Posted: Fri Nov 24, 2006 4:08 am
by jasper
Hi,

Lately we're getting a lot of errors on
wCleanupCBOAggregates..JobControl (@AGR_CBO_ORIGINATING): Controller
problem: Error calling DSRunJob(CleanupAgrCBO), code=-14
[Timed out while waiting for an event] .
Before anyone mentions this: I have did a search and found that this is because of an overload of the system. I've also found the post about ecase 70788 (a patch to set DSD.RUN from 60 seconds
to 600 seconds ) which is offcource a workaround, not a solution

However: If I look at the load of our unix server this is not at it's limits when these errors occur(checked number of processes/CPU/memory/disk space), so it seems more of a datastage overload then a server overload.

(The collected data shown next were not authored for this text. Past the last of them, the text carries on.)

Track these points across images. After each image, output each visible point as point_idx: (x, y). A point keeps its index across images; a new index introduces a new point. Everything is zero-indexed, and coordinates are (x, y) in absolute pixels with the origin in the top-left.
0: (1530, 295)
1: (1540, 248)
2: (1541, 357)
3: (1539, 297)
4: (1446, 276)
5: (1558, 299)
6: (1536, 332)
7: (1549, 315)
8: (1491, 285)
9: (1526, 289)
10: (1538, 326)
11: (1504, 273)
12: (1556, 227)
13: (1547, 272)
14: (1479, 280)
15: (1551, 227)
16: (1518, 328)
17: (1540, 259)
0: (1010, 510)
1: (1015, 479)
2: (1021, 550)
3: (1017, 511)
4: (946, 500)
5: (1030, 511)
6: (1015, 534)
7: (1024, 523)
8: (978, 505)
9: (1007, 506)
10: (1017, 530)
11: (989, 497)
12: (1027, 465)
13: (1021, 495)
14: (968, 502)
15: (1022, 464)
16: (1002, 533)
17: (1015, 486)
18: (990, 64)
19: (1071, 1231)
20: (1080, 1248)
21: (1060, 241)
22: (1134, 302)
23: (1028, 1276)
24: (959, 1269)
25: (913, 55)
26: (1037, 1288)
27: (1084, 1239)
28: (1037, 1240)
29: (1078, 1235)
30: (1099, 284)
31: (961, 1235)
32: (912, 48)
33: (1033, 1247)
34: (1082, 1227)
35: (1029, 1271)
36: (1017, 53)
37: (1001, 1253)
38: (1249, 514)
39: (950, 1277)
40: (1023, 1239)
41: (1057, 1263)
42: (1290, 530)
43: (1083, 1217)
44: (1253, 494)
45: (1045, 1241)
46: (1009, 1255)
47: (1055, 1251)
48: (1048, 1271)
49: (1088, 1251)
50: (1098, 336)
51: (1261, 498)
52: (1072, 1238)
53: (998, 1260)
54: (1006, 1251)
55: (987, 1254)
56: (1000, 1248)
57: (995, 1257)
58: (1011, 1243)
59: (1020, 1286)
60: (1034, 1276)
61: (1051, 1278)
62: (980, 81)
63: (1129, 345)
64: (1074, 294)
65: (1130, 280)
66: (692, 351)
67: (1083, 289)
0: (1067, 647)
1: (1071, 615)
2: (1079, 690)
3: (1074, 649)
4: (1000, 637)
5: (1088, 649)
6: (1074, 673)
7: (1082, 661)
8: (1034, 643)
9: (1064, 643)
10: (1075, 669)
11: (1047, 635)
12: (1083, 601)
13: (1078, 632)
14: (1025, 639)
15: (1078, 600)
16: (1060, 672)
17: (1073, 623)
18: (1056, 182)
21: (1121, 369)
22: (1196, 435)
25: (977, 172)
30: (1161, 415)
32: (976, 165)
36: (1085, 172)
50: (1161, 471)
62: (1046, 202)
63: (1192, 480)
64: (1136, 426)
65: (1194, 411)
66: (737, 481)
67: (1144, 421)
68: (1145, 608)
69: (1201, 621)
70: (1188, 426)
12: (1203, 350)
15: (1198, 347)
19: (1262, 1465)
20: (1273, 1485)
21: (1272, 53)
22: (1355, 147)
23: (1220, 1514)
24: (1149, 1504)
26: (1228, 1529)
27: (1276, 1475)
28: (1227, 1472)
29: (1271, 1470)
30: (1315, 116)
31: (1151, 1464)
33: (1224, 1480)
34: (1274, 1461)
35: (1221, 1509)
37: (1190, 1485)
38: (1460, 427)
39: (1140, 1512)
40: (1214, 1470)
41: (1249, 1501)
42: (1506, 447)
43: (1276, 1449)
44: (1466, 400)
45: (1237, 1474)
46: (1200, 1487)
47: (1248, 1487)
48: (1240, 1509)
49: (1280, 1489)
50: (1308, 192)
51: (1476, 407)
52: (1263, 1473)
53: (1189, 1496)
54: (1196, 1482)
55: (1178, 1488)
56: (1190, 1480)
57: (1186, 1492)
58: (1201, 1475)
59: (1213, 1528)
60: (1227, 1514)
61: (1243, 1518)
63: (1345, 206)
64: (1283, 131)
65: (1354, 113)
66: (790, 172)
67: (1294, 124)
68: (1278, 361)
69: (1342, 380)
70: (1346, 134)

Does anyone have an idea about the deciding factor in this?
Example is there a difference between
-50 jobs with 2 sequential stages being started together
-2 jobs with 50 sequential stages being started together
- 2 jobs with 5 stages, each using 10 parallel processes.

this way we can check what the best way is to resolve this: do we mainly sequentialize (if that's a word?) the workflows to start less parallel jobs, do we split jobs into multiple smaller jobs, or do we decrease the parallelism inside the jobs?

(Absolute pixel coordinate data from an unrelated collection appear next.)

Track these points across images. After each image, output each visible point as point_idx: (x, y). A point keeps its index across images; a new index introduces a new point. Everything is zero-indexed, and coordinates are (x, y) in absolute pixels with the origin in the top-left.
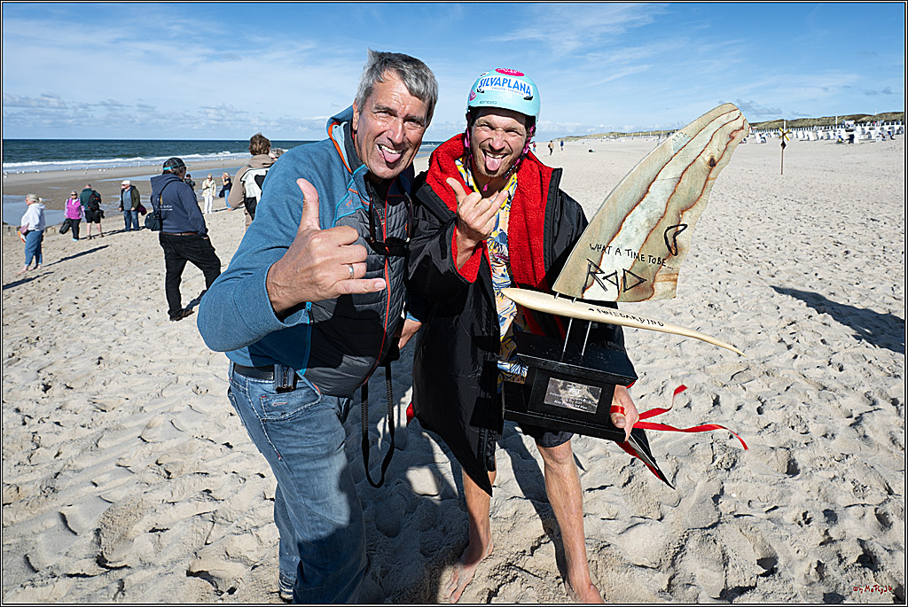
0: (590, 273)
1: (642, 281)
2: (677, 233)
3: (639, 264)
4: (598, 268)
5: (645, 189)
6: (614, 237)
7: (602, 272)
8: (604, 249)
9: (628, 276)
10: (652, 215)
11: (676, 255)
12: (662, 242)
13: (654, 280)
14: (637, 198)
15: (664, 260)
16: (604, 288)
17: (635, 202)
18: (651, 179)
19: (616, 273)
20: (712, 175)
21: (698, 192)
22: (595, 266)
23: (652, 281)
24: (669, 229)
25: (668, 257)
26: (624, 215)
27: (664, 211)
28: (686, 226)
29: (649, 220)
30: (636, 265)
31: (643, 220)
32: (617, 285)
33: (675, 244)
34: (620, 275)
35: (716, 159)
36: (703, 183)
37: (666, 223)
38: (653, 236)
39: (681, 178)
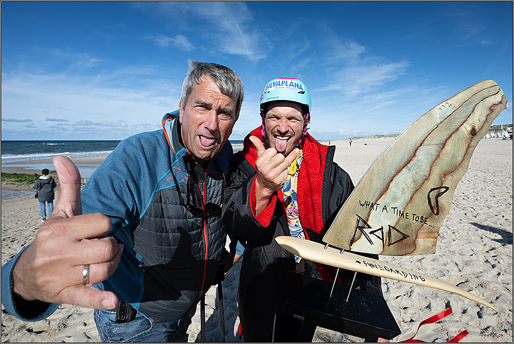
0: (358, 227)
1: (405, 237)
2: (439, 195)
3: (403, 222)
5: (412, 153)
6: (381, 195)
7: (369, 227)
8: (372, 206)
9: (393, 232)
10: (417, 177)
11: (437, 215)
12: (425, 202)
13: (417, 237)
15: (426, 218)
16: (370, 241)
17: (402, 164)
18: (418, 144)
20: (473, 144)
21: (460, 159)
22: (363, 221)
23: (414, 237)
24: (432, 190)
25: (430, 216)
27: (428, 173)
28: (447, 189)
29: (414, 181)
31: (409, 181)
32: (383, 240)
33: (438, 205)
34: (386, 230)
35: (477, 129)
36: (465, 150)
37: (430, 185)
38: (417, 196)
39: (445, 144)
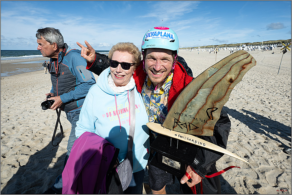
0: (175, 122)
1: (197, 128)
2: (213, 111)
3: (195, 121)
4: (178, 121)
5: (196, 92)
6: (183, 110)
7: (180, 122)
8: (180, 114)
9: (191, 125)
10: (200, 103)
11: (213, 119)
12: (205, 114)
13: (203, 128)
14: (193, 96)
15: (207, 121)
16: (181, 128)
17: (191, 97)
18: (198, 88)
19: (186, 123)
20: (231, 87)
21: (223, 94)
22: (177, 120)
23: (201, 128)
24: (208, 109)
25: (209, 120)
26: (187, 102)
27: (205, 101)
28: (217, 109)
30: (194, 122)
32: (187, 128)
33: (212, 116)
34: (188, 124)
35: (233, 79)
36: (226, 90)
37: (207, 107)
38: (201, 111)
39: (213, 88)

Posted: Fri Nov 24, 2006 4:17 am
by ArndW
You should activate your APT_DUMP_SCORE variable in order to see how many pids are actually started. This will depend on your APT_CONFIG node configuration as well as whether or not your database is partitioned and you use that functionality.

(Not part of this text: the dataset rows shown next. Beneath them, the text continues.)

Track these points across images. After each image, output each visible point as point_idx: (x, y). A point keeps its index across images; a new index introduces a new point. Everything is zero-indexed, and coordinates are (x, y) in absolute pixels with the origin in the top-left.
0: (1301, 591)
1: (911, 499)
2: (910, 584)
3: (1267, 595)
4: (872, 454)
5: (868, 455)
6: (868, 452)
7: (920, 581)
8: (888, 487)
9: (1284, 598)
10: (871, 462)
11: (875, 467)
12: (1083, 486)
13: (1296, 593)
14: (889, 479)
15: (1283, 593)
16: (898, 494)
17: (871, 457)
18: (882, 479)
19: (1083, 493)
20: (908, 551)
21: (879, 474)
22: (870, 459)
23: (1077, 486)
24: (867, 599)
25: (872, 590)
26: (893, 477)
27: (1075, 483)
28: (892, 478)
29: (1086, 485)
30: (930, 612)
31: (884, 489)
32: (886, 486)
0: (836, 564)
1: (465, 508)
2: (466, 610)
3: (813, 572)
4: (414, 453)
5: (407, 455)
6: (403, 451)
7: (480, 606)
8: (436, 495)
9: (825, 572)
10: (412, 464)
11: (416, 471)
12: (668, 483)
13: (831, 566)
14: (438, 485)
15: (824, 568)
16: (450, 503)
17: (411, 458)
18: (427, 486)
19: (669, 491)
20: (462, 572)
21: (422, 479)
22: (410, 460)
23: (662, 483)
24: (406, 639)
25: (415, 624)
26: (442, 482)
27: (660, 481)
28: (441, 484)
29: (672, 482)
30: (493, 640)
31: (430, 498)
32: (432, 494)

Increasing/decreasing the number of nodes in your configuration file will make a significant difference in number of process fired off by PX and in many cases it is more efficient to use a 1-node configuration (even on a system with many CPUs) than a 4-node or more configuration.

Posted: Fri Nov 24, 2006 12:58 pm
by ray.wurlod
Use some of the other reporting environment variables, to capture the process IDs of the player processes and their memory consumption. Relate these back to your UNIX system monitoring.